#### Source text

# My energy audit report.......



## woodgeek (Nov 19, 2013)

Lots of talk here about energy audits and reports lately.

I had an audit done in March '13, and thought I would post my report (pdf below) for curious folks to check out.

Over the summer, I had a company do a bunch of energy eff improvements, with a a tab of $6k.  I also had all the aluminum 3-track storm windows in my house replaced with new 2-track low-e storm windows, for another $6k.  The old storms were literally falling out, so I see the latter charge as a home maintenance cost, rather than an energy upgrade cost.

My estimates, based on logged HVAC data, are that my heating and cooling are reduced by ~25-30%, or about $500/year.  If I factor in reduced wear on my HP, I can argue that is worth $700/year.

########
#### The data

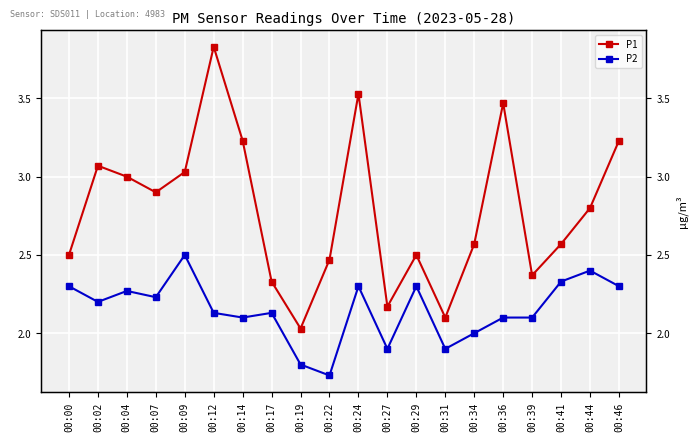

At how many categories does at least one series exceed 3?

7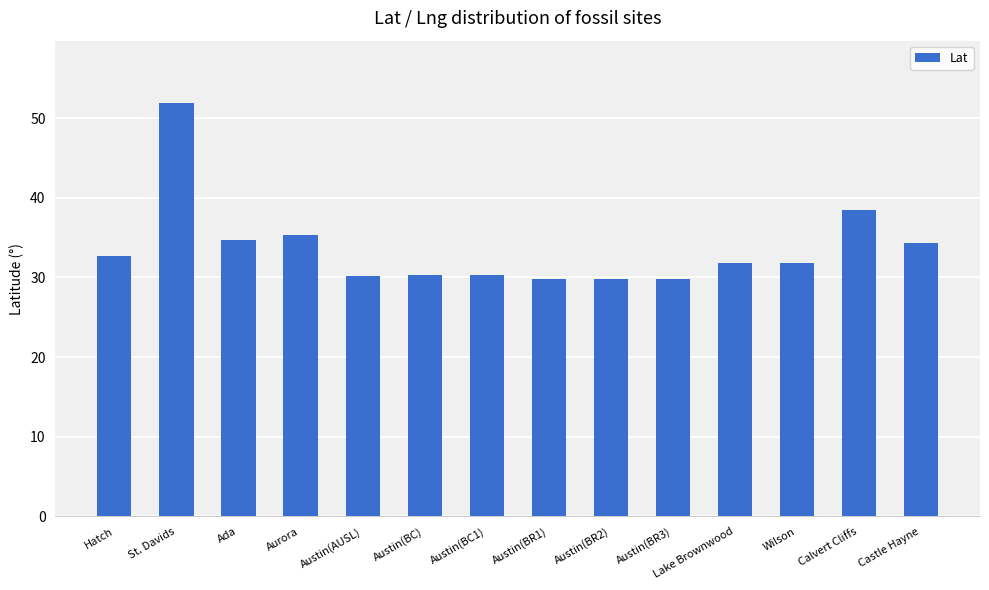

What is the sum of all values?

471.3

########

→ **Work instructions**
1 - In the energy audit post, rewrite the passage starting with "Lots of talk" and going on through "energy upgrade cost.", changing "summer" to "winter".
2 - According to the energy audit post, how much did replacing the old storm windows with new 2-track low-e storm windows cost?

→ **Completed exercise**
1 -
Lots of talk here about energy audits and reports lately.

I had an audit done in March '13, and thought I would post my report (pdf below) for curious folks to check out.

Over the winter, I had a company do a bunch of energy eff improvements, with a a tab of $6k.  I also had all the aluminum 3-track storm windows in my house replaced with new 2-track low-e storm windows, for another $6k.  The old storms were literally falling out, so I see the latter charge as a home maintenance cost, rather than an energy upgrade cost.

2 - About $6k.